**READING TEXT**
He was Santa Rosa's top lawman by day, top scallywag by night: Around the turn of the last century, Charlie Holmes was both Town Marshal and leader of the Squeedunks. It's as if Bruce Wayne split his time between Batman and performing Monty Python skits.

This is the fourth and final chapter in the story of Charles H. Holmes Jr., who was surely among the most...colorful people to come from Santa Rosa. While this article is centered on his Squeedunkery, here we also find how all those loose threads introduced earlier were resolved during the 1910s, when Charlie was in his fifties.

Charlie always craved attention and as a kid he saw the Squeedunk's Fourth of July antics were the biggest hit at the town's celebrations. Having an audience with everyone you ever knew laughing and cheering because of a silly speech seemed an easy route to popularity, and for him it was. The first newspaper item about him appeared in 1894, when the 30 year-old Charlie stood on the corner Fifth and Mendocino streets and yapped about politics and bugs. In keeping with the spirit of nonsense, the editor commented "thunderous applause greeted his apostrophes" and joked he didn't shut up until someone "brought the muzzle of a six-shooter on a level with his open mouth."

**WORK TASK**
Answer these questions using the Charlie Holmes text above.
1. What two positions did Charlie Holmes hold around the turn of the last century?
2. Which chapter in the story of Charles H. Holmes Jr. is this piece?
3. In what year did the first newspaper item about him appear, and at which street corner was he standing?

**DATA**
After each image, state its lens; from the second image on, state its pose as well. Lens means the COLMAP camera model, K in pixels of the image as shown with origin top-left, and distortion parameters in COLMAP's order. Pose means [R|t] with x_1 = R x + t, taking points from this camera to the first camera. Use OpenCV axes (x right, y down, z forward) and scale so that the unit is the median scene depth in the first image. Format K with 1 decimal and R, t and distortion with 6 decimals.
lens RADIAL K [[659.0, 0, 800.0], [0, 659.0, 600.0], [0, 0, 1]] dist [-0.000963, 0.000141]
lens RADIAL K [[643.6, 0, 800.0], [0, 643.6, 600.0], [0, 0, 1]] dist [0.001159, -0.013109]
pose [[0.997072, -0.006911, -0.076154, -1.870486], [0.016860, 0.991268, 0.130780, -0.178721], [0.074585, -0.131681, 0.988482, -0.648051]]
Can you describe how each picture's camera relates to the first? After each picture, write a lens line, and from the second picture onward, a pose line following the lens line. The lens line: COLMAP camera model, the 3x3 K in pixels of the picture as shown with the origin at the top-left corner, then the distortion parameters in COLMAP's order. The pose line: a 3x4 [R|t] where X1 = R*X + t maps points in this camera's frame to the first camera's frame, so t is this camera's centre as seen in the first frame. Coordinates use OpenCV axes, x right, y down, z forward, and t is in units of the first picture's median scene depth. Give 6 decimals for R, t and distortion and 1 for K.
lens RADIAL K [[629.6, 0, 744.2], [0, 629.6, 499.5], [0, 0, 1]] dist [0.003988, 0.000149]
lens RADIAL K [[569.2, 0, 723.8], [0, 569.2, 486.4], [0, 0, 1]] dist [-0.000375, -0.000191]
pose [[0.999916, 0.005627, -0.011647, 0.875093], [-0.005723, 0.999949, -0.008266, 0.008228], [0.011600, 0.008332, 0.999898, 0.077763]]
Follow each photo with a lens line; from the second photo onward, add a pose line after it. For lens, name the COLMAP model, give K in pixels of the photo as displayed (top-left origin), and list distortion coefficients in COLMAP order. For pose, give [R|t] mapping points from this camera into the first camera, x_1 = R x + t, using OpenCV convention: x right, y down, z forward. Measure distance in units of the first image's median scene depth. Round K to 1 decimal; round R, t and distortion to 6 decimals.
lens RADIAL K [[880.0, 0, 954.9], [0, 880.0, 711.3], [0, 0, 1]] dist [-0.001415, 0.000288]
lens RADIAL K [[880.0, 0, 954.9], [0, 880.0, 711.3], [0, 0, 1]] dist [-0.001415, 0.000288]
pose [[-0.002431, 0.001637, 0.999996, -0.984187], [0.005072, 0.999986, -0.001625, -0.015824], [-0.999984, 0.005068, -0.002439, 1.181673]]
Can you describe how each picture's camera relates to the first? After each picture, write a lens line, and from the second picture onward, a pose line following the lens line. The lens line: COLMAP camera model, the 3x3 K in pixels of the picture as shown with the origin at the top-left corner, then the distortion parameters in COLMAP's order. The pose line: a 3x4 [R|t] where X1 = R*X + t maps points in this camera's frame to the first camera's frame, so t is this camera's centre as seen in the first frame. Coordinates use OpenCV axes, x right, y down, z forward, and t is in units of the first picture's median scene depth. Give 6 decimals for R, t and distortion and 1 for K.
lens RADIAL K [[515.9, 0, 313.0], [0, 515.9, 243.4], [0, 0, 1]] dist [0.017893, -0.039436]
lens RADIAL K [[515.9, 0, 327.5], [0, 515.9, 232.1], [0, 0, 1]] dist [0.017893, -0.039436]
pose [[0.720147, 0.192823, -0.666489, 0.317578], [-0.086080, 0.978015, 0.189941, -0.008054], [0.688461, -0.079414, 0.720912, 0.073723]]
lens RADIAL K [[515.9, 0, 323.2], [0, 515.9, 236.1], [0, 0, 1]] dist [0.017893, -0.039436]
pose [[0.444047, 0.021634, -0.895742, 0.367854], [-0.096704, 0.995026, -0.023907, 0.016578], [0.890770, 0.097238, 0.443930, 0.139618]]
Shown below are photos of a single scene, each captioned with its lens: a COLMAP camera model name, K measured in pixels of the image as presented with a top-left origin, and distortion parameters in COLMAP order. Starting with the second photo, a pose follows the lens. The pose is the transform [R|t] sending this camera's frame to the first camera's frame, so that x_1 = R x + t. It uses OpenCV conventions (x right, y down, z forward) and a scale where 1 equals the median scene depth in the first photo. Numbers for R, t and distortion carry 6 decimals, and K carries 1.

**ANSWER TO THIS TASK**
1. Town Marshal and leader of the Squeedunks.
2. The fourth and final chapter.
3. 1894, at the corner of Fifth and Mendocino streets.